To be honest, when it comes to comics, I don't care how good or bad my ART is so long as the emotion gets across. And not just mine, other people's comics too.. What I see isn't as important as what I get out of it.

But one thing I'm pretty strict on is the layout, style, and design of a comic page. Even if someone's skill isn't up to par, the least they can do is give it a good presentation! And some people have amazing art, but really crappy presentation.. It goes both ways. Layout is important!

When I first started drawing comics, I honestly had no idea what to do about layouts.. I would divide the page into a few boxes and that's all. I would flip through some manga for inspiration, but when I did that it just made me frustrated.. How did he decided to put THAT frame THERE and make that other one just that size! And cut off just that much of the character.. Gah! I couldn't understand it.

But the more I tried things out, the better I got at it. And now I think I can do a pretty decent layout.

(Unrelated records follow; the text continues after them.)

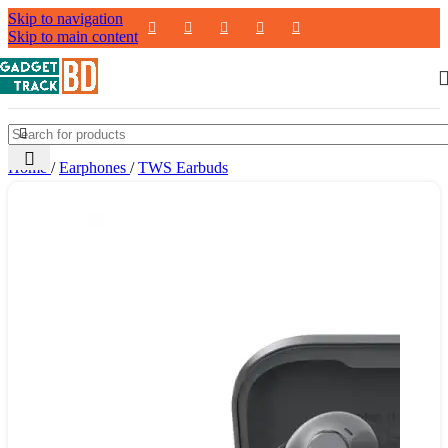
Skip to navigation
Skip to main content
Home
/
Earphones
/
TWS Earbuds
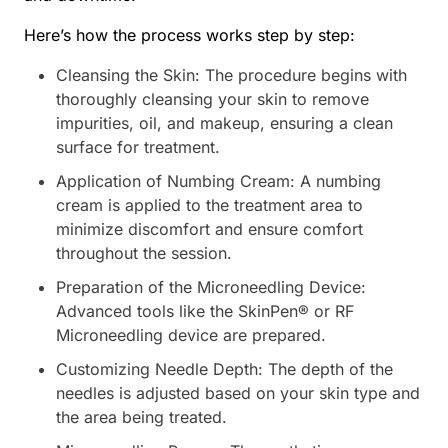
Here’s how the process works step by step:
Cleansing the Skin: The procedure begins with
thoroughly cleansing your skin to remove
impurities, oil, and makeup, ensuring a clean
surface for treatment.
Application of Numbing Cream: A numbing
cream is applied to the treatment area to
minimize discomfort and ensure comfort
throughout the session.
Preparation of the Microneedling Device:
Advanced tools like the SkinPen® or RF
Microneedling device are prepared.
Customizing Needle Depth: The depth of the
needles is adjusted based on your skin type and
the area being treated.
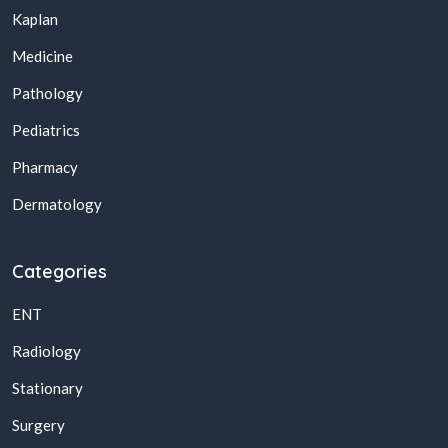
Kaplan
Medicine
Pathology
Pediatrics
Pharmacy
Dermatology
Categories
ENT
Radiology
Stationary
Surgery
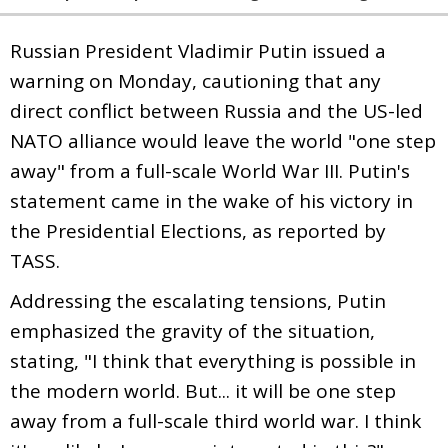
Russian President Vladimir Putin issued a
warning on Monday, cautioning that any
direct conflict between Russia and the US-led
NATO alliance would leave the world "one step
away" from a full-scale World War III. Putin's
statement came in the wake of his victory in
the Presidential Elections, as reported by
TASS.
Addressing the escalating tensions, Putin
emphasized the gravity of the situation,
stating, "I think that everything is possible in
the modern world. But... it will be one step
away from a full-scale third world war. I think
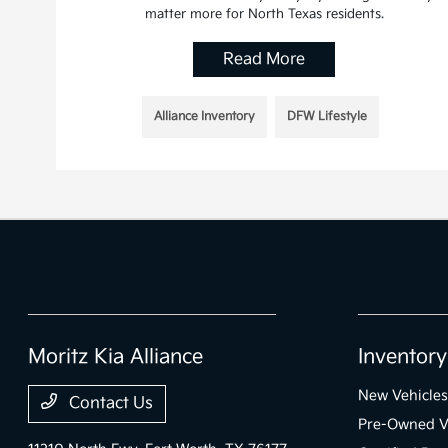
matter more for North Texas residents.
Read More
Alliance Inventory
DFW Lifestyle
Moritz Kia Alliance
Inventory
New Vehicles
Contact Us
Pre-Owned V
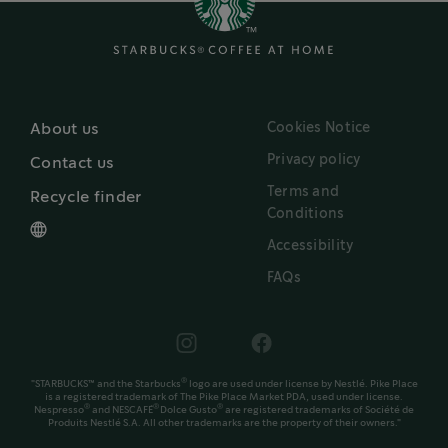
Cookies Notice
About us
Privacy policy
Contact us
Terms and
Recycle finder
Conditions
Accessibility
FAQs
®
"STARBUCKS™ and the Starbucks
logo are used under license by Nestlé. Pike Place
is a registered trademark of The Pike Place Market PDA, used under license.
®
®
®
Nespresso
and NESCAFÉ
Dolce Gusto
are registered trademarks of Société de
Produits Nestlé S.A. All other trademarks are the property of their owners."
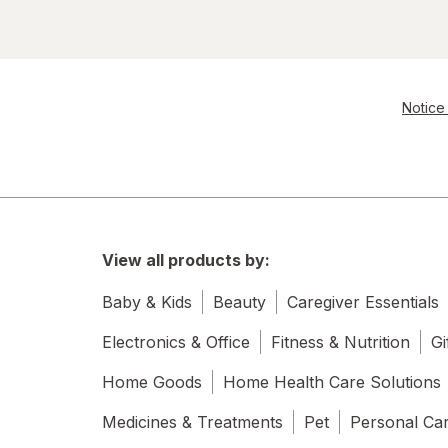
Notice 
View all products by:
Baby & Kids
Beauty
Caregiver Essentials
Electronics & Office
Fitness & Nutrition
Gi
Home Goods
Home Health Care Solutions
Medicines & Treatments
Pet
Personal Ca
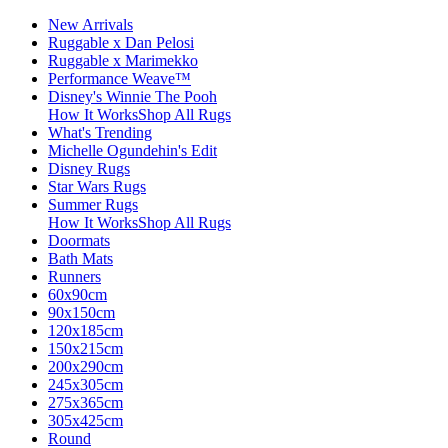
New Arrivals
Ruggable x Dan Pelosi
Ruggable x Marimekko
Performance Weave™
Disney's Winnie The Pooh
How It Works
Shop All Rugs
What's Trending
Michelle Ogundehin's Edit
Disney Rugs
Star Wars Rugs
Summer Rugs
How It Works
Shop All Rugs
Doormats
Bath Mats
Runners
60x90cm
90x150cm
120x185cm
150x215cm
200x290cm
245x305cm
275x365cm
305x425cm
Round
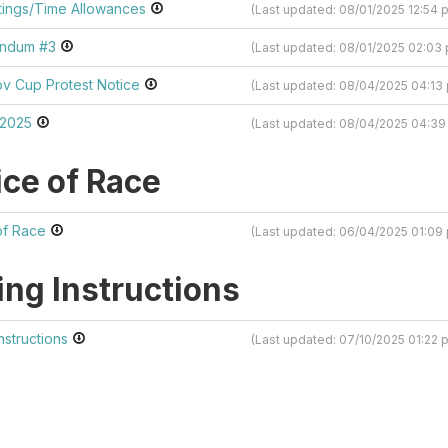
ings/Time Allowances
(Last updated: 08/01/2025 12:54
endum #3
(Last updated: 08/01/2025 02:0
v Cup Protest Notice
(Last updated: 08/04/2025 04:1
 2025
(Last updated: 08/04/2025 04:3
ice of Race
of Race
(Last updated: 06/04/2025 01:0
ing Instructions
Instructions
(Last updated: 07/10/2025 01:22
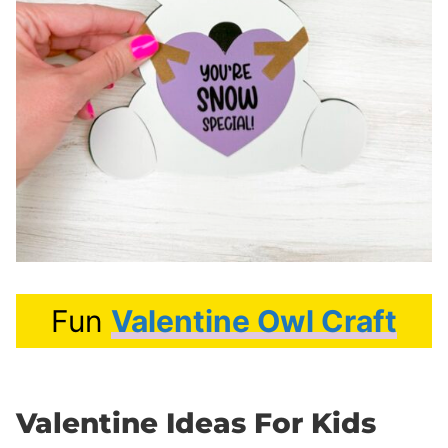
Fun
Valentine Owl Craft
Valentine Ideas For Kids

So when I make a layout, I use a few rules...
If you're completely new at making comics, start out with ONLY A COUPLE RULES and then as you get better, you can add more and more to your list until you've got a really wonderful formula for making great layouts.

Rule 1: Thumbnail.
What does that mean? Make a small sketch of sorta what you want things to look like before you draw the actual page. My thumbnails are really inefficiently simple. Like this But they're good enough for me.

Rule 2: Never have the two frames next to eachother showing the same character from the same distance away. Ever. Unless you're specifically doing it for some kind of dramatic effect.

Rule 3: Never have two frames next to eachother that are from the same angle.
In fact, never having two frames from the same angle on the same page would be ideal.

Rule 4: Don't go more than one page without showing 1. A background or other scenic cue and 2. your character's feet.

Rule 5: Don't go a full page without at least one diagonal frame.

Rule 6: Look at the page as an entire picture, with all the frames making some kind of nifty window. If your window doesn't look nifty, then maybe there's something wrong. Try varying the sizes of the frames, the less repetition there is the better.

Rule 7: Think about darks and lights, don't put two dark frames next to eachother and the rest light, or your page will look cut in half from afar. Think about the whole picture. If you want one frame to really stand out, you'll have to work the contrast in your favor.

Rule 8: Do the speech bubbles coming from different sides of the faces. If they all go to the left or something every time, it looks weird.

Rule 9: Vary the size of the font based on how close or far away the character is from the "camera" and how loudly they are speaking.

Rule 10: Work on things one scene at a time, not one page at a time, so that the dialogue sounds effective from page to page. For example, if a character asks, "How are you?" Don't make me flip the page to get the answer. But if the character asks, "What's the secret key to the universe?" it might be ideal for me to have to bother to flip the page to reveal your answer. Also, always start the next scene on a fresh new page. It helps things flow for the reader.

Well there ya go! I hope that was helpful. Let me know if you have any more questions.